Problem to solve
A complete transcription of the material, exact in every line, is what is wanted.

Data in this exercise
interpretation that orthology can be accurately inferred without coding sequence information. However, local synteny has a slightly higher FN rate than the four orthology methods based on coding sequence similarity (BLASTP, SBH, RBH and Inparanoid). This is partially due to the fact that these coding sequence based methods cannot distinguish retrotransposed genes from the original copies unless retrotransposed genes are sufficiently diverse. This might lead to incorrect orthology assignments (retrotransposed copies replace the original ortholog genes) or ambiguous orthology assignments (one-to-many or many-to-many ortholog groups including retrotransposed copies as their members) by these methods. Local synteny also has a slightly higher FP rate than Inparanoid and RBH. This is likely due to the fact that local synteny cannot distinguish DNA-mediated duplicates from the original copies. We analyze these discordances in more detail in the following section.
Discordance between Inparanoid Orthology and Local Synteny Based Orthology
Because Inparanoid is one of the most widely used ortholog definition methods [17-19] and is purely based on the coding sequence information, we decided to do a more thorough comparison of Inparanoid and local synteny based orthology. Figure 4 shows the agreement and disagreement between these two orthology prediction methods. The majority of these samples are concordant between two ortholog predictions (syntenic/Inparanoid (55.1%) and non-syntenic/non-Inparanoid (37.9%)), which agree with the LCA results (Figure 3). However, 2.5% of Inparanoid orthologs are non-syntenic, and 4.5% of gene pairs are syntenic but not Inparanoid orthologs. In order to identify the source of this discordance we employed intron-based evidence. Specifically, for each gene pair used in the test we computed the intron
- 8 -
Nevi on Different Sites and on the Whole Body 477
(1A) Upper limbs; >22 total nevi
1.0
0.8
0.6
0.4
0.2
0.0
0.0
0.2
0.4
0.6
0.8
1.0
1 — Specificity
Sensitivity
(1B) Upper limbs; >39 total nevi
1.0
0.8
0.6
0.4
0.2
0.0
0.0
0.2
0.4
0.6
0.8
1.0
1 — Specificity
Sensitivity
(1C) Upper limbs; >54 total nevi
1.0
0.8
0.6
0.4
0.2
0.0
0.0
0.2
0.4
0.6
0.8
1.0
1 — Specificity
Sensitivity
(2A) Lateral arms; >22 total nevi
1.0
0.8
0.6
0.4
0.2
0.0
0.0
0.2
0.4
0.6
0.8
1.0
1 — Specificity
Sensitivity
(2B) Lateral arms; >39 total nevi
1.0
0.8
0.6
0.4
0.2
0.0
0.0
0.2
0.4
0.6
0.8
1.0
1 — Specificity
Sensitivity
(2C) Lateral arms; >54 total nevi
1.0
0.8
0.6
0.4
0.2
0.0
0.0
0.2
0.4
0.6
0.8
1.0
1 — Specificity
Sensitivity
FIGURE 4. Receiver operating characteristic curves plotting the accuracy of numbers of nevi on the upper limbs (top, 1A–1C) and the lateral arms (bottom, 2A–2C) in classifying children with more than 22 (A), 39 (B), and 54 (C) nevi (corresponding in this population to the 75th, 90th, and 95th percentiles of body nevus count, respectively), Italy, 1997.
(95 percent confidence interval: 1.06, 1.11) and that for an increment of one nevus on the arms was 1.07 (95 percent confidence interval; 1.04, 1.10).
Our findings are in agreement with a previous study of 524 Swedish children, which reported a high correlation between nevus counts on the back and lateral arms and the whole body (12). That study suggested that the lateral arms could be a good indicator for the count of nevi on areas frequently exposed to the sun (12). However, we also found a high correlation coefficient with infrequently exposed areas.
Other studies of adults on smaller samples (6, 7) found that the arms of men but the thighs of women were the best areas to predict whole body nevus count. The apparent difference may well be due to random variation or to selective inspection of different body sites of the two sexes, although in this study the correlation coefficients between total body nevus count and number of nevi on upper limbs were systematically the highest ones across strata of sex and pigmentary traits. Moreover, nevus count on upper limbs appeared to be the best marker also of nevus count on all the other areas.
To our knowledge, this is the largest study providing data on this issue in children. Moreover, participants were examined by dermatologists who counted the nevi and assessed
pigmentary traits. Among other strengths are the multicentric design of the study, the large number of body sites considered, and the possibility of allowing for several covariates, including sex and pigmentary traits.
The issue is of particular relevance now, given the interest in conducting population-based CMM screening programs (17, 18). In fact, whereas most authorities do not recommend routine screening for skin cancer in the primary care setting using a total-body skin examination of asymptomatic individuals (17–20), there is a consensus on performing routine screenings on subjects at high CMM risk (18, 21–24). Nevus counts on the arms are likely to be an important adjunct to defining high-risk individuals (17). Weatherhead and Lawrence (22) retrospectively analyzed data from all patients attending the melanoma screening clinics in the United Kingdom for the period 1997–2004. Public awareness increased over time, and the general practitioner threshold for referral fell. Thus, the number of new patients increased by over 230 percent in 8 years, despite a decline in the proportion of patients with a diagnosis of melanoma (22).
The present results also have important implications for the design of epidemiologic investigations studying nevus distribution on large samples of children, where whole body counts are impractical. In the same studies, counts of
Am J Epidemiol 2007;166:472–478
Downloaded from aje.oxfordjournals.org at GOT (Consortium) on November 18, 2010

Written answer
interpretation that orthology can be accurately inferred without coding sequence information. However, local synteny has a slightly higher FN rate than the four orthology methods based on coding sequence similarity (BLASTP, SBH, RBH and Inparanoid). This is partially due to the fact that these coding sequence based methods cannot distinguish retrotransposed genes from the original copies unless retrotransposed genes are sufficiently diverse. This might lead to incorrect orthology assignments (retrotransposed copies replace the original ortholog genes) or ambiguous orthology assignments (one-to-many or many-to-many ortholog groups including retrotransposed copies as their members) by these methods. Local synteny also has a slightly higher FP rate than Inparanoid and RBH. This is likely due to the fact that local synteny cannot distinguish DNA-mediated duplicates from the original copies. We analyze these discordances in more detail in the following section.
Discordance between Inparanoid Orthology and Local Synteny Based Orthology
Because Inparanoid is one of the most widely used ortholog definition methods [17-19] and is purely based on the coding sequence information, we decided to do a more thorough comparison of Inparanoid and local synteny based orthology. Figure 4 shows the agreement and disagreement between these two orthology prediction methods. The majority of these samples are concordant between two ortholog predictions (syntenic/Inparanoid (55.1%) and non-syntenic/non-Inparanoid (37.9%)), which agree with the LCA results (Figure 3). However, 2.5% of Inparanoid orthologs are non-syntenic, and 4.5% of gene pairs are syntenic but not Inparanoid orthologs. In order to identify the source of this discordance we employed intron-based evidence. Specifically, for each gene pair used in the test we computed the intron
- 8 -
Nevi on Different Sites and on the Whole Body 477
(1A) Upper limbs; >22 total nevi
1.0
0.8
0.6
0.4
0.2
0.0
0.0
0.2
0.4
0.6
0.8
1.0
1 — Specificity
Sensitivity
(1B) Upper limbs; >39 total nevi
1.0
0.8
0.6
0.4
0.2
0.0
0.0
0.2
0.4
0.6
0.8
1.0
1 — Specificity
Sensitivity
(1C) Upper limbs; >54 total nevi
1.0
0.8
0.6
0.4
0.2
0.0
0.0
0.2
0.4
0.6
0.8
1.0
1 — Specificity
Sensitivity
(2A) Lateral arms; >22 total nevi
1.0
0.8
0.6
0.4
0.2
0.0
0.0
0.2
0.4
0.6
0.8
1.0
1 — Specificity
Sensitivity
(2B) Lateral arms; >39 total nevi
1.0
0.8
0.6
0.4
0.2
0.0
0.0
0.2
0.4
0.6
0.8
1.0
1 — Specificity
Sensitivity
(2C) Lateral arms; >54 total nevi
1.0
0.8
0.6
0.4
0.2
0.0
0.0
0.2
0.4
0.6
0.8
1.0
1 — Specificity
Sensitivity
FIGURE 4. Receiver operating characteristic curves plotting the accuracy of numbers of nevi on the upper limbs (top, 1A–1C) and the lateral arms (bottom, 2A–2C) in classifying children with more than 22 (A), 39 (B), and 54 (C) nevi (corresponding in this population to the 75th, 90th, and 95th percentiles of body nevus count, respectively), Italy, 1997.
(95 percent confidence interval: 1.06, 1.11) and that for an increment of one nevus on the arms was 1.07 (95 percent confidence interval; 1.04, 1.10).
Our findings are in agreement with a previous study of 524 Swedish children, which reported a high correlation between nevus counts on the back and lateral arms and the whole body (12). That study suggested that the lateral arms could be a good indicator for the count of nevi on areas frequently exposed to the sun (12). However, we also found a high correlation coefficient with infrequently exposed areas.
Other studies of adults on smaller samples (6, 7) found that the arms of men but the thighs of women were the best areas to predict whole body nevus count. The apparent difference may well be due to random variation or to selective inspection of different body sites of the two sexes, although in this study the correlation coefficients between total body nevus count and number of nevi on upper limbs were systematically the highest ones across strata of sex and pigmentary traits. Moreover, nevus count on upper limbs appeared to be the best marker also of nevus count on all the other areas.
To our knowledge, this is the largest study providing data on this issue in children. Moreover, participants were examined by dermatologists who counted the nevi and assessed
pigmentary traits. Among other strengths are the multicentric design of the study, the large number of body sites considered, and the possibility of allowing for several covariates, including sex and pigmentary traits.
The issue is of particular relevance now, given the interest in conducting population-based CMM screening programs (17, 18). In fact, whereas most authorities do not recommend routine screening for skin cancer in the primary care setting using a total-body skin examination of asymptomatic individuals (17–20), there is a consensus on performing routine screenings on subjects at high CMM risk (18, 21–24). Nevus counts on the arms are likely to be an important adjunct to defining high-risk individuals (17). Weatherhead and Lawrence (22) retrospectively analyzed data from all patients attending the melanoma screening clinics in the United Kingdom for the period 1997–2004. Public awareness increased over time, and the general practitioner threshold for referral fell. Thus, the number of new patients increased by over 230 percent in 8 years, despite a decline in the proportion of patients with a diagnosis of melanoma (22).
The present results also have important implications for the design of epidemiologic investigations studying nevus distribution on large samples of children, where whole body counts are impractical. In the same studies, counts of
Am J Epidemiol 2007;166:472–478
Downloaded from aje.oxfordjournals.org at GOT (Consortium) on November 18, 2010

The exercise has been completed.